As an email provider, Mail.Ru gives its millions of users the ability to view and manage an ‘action history – a time series of actions that are stored per email. Every action has a user field, such as the IP address from which the action was committed, the ID of the client who created the action, and finally the action ID, which represents whether a user replied to an email, uploaded an image, and so on. The API supports 65,000 peak writes per second and a peak of 50 reads per second.

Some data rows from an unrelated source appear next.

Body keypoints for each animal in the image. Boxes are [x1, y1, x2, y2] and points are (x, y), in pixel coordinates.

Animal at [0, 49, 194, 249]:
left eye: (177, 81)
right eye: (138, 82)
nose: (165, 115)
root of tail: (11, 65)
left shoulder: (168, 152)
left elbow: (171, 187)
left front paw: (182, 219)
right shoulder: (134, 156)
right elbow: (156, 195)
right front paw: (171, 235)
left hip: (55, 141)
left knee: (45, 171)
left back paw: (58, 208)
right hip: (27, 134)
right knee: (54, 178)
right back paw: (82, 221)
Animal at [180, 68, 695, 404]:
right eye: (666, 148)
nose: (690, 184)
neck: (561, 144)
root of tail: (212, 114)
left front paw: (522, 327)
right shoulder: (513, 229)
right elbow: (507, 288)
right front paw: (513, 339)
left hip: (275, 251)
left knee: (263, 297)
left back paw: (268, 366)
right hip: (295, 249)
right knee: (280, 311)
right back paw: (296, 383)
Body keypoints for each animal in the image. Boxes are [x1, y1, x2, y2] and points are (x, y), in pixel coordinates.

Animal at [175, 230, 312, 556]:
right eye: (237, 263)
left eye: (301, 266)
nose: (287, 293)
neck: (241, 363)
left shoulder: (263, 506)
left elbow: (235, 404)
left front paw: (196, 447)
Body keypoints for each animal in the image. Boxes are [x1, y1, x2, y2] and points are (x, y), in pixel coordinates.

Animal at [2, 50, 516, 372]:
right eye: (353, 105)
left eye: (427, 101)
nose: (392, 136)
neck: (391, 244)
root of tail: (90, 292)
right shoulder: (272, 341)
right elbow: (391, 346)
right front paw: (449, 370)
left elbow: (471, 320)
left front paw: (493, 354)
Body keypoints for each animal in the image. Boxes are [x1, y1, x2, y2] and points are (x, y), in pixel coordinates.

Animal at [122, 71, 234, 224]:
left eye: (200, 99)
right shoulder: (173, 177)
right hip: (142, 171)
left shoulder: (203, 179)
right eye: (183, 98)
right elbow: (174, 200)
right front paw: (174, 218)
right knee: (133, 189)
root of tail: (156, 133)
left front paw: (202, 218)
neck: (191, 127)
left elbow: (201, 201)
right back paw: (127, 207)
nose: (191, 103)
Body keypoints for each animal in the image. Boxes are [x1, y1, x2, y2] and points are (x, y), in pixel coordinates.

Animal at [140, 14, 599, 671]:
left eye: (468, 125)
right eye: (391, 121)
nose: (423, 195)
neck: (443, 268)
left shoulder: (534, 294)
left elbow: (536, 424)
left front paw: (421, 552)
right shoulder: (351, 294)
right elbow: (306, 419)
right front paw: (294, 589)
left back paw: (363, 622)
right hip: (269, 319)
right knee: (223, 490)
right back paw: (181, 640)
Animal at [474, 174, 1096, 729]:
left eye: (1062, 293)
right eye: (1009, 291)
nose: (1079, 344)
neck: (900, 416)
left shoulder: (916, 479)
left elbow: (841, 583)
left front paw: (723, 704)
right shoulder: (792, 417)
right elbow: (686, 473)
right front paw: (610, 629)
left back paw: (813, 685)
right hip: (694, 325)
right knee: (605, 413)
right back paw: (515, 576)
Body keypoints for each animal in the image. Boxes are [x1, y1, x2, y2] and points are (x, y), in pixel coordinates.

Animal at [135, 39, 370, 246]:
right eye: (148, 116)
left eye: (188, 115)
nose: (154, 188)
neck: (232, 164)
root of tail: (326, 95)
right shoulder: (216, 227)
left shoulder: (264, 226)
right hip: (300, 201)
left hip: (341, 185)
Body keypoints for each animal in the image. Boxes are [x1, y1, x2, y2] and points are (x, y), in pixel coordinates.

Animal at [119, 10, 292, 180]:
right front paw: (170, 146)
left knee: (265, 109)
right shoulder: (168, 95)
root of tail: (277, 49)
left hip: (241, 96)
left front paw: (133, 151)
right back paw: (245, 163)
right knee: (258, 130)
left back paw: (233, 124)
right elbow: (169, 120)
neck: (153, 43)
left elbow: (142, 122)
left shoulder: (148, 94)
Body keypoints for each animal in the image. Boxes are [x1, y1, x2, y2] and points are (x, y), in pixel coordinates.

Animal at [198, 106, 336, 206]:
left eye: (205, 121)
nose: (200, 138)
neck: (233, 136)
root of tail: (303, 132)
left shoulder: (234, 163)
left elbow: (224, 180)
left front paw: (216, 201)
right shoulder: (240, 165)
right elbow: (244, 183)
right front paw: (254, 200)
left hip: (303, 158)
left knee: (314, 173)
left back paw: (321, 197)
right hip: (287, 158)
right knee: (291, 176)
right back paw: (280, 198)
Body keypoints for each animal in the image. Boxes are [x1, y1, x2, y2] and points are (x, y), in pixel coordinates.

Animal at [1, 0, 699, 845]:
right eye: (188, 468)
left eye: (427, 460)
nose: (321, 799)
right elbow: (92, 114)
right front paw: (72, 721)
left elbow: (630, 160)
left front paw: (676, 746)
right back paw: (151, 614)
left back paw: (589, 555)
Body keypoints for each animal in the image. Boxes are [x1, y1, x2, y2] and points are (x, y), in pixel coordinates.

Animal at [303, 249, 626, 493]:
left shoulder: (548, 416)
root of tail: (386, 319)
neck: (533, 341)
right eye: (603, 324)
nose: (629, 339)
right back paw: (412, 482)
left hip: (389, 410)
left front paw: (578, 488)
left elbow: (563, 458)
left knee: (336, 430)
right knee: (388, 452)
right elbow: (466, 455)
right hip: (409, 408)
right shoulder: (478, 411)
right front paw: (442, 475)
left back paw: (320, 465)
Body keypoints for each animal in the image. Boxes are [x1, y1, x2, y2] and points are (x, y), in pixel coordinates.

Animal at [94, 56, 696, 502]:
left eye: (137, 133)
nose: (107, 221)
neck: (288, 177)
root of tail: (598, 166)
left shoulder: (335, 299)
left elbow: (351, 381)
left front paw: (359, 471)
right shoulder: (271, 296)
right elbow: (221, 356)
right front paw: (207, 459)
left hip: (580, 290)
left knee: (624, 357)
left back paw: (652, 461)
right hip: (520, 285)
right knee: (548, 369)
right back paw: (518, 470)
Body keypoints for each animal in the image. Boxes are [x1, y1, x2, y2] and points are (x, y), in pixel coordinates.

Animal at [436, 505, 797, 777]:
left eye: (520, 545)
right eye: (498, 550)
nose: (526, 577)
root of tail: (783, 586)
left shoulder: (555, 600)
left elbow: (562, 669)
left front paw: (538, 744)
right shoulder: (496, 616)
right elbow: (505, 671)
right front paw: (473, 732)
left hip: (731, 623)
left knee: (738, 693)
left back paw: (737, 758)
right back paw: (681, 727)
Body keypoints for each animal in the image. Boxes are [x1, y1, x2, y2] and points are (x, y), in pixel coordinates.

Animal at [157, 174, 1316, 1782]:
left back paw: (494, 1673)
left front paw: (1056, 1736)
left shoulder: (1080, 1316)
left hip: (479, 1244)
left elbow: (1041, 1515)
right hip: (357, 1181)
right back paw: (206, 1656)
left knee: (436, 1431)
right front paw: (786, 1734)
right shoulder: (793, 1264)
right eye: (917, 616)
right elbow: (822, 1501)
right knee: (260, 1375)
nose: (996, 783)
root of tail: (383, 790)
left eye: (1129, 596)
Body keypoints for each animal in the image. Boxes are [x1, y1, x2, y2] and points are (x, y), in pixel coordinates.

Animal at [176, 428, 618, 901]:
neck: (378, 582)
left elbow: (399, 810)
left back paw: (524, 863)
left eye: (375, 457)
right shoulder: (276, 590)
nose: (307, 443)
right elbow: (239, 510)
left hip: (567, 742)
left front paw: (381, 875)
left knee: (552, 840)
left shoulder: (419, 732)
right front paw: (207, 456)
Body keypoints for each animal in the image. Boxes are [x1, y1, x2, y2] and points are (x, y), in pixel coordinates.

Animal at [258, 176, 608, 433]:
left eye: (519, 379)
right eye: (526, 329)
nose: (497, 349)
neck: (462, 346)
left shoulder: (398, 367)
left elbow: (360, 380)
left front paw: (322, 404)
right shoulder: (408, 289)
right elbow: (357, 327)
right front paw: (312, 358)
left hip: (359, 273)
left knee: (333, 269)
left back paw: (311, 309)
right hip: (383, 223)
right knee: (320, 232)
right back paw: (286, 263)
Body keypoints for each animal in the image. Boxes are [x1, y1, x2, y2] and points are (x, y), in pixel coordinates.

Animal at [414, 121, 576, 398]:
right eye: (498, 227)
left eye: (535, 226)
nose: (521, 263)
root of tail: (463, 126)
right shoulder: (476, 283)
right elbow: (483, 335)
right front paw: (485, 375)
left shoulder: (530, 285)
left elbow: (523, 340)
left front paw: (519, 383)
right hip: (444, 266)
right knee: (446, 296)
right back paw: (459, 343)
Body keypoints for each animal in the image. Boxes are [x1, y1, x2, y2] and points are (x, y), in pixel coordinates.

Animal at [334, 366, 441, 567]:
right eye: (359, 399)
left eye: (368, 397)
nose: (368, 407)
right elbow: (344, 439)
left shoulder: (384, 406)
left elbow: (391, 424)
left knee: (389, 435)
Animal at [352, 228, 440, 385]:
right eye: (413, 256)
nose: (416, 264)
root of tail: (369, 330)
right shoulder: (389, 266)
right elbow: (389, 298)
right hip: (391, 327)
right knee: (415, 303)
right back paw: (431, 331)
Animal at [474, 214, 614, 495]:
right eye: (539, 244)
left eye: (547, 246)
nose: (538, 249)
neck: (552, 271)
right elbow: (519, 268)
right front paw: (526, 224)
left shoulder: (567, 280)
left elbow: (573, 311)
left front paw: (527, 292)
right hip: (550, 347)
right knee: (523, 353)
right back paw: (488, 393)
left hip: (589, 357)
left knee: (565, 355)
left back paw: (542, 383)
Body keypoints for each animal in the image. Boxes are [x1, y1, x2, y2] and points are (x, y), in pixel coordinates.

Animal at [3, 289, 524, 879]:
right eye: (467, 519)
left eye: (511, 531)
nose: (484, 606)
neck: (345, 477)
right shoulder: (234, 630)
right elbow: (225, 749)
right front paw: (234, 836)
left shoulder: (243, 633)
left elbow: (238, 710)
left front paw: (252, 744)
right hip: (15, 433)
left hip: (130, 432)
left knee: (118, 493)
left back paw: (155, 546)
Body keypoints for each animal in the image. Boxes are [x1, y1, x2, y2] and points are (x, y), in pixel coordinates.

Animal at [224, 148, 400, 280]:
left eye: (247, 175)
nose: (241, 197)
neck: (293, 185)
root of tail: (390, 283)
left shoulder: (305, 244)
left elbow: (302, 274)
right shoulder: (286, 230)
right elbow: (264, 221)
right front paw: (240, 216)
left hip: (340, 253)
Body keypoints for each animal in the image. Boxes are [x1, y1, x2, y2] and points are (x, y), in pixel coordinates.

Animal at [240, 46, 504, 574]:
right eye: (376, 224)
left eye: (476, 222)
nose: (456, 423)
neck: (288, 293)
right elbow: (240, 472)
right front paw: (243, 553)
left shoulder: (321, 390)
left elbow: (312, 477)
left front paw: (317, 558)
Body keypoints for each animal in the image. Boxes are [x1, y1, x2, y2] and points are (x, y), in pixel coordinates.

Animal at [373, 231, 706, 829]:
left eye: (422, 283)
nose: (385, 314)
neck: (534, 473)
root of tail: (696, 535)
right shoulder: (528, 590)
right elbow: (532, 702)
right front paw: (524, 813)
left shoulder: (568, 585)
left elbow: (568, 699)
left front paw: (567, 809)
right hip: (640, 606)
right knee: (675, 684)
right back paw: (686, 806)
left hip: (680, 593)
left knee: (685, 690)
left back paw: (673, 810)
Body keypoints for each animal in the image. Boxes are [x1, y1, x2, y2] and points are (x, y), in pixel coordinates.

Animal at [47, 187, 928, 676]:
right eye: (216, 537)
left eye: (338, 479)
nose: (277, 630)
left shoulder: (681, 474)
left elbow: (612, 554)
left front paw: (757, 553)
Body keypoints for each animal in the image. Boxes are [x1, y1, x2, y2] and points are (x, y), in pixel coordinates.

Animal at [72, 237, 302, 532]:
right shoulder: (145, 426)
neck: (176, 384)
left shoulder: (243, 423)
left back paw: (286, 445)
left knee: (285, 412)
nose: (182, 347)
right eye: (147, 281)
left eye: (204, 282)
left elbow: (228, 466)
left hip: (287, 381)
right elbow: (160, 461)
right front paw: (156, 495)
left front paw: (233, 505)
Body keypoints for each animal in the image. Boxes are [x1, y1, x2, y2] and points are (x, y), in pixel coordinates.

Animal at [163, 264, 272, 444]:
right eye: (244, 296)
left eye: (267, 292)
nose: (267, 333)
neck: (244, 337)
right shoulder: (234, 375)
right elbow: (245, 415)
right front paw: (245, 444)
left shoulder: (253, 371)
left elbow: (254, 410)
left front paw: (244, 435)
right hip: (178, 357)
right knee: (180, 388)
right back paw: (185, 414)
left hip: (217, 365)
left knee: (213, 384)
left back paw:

Having started out with a homegrown solution, Mail.Ru started looking for alternative storage options based on a set of limitations:
- Poor scalability, requiring too many nodes to handle increases in traffic
- Built from scratch internally, poor maintainability
- Lack of essential features, such as secondary indexes, tunable replication, and query language
“We saved at least $150,000 of capital expenses per petabyte.”
– Kirill Alexseev, Software Engineering Technical Lead, Mail.Ru
The team decided to go with ScyllaDB as storage for user actions. Today, Mail.Ru runs ScyllaDB on bare metal in two datacenters, with 4 nodes in one and 5 nodes in the second. Mail.Ru’s ScyllaDB cluster handles 240,000 writes per second with 95% latency ~1.5ms and 99.9% latency ~22ms. It supports a peak of 100 reads per second with 95% latency ~400ms and 99.9% ~ 650ms.
ScyllaDB has enabled Mail.Ru to achieve the following results:
- A high-load service for storing users actions with ScyllaDB and HDDs
- 240K writes per second with 95% latency of 1.5ms
- Reads are served via secondary keys with predictable performance
But why HDDs instead of SDDs? Kirill Alexseev, Software Engineering Technical Lead at Mail.Ru, explains: “By using HDDs, we saved at least $150,000 of capital expenses per petabyte compared to an SSD setup.”
In the coming year, Mail.Ru plans to add a new datacenter, optimize ScyllaDB and clients to achieve even better latencies, and integrate ScyllaDB into even more projects.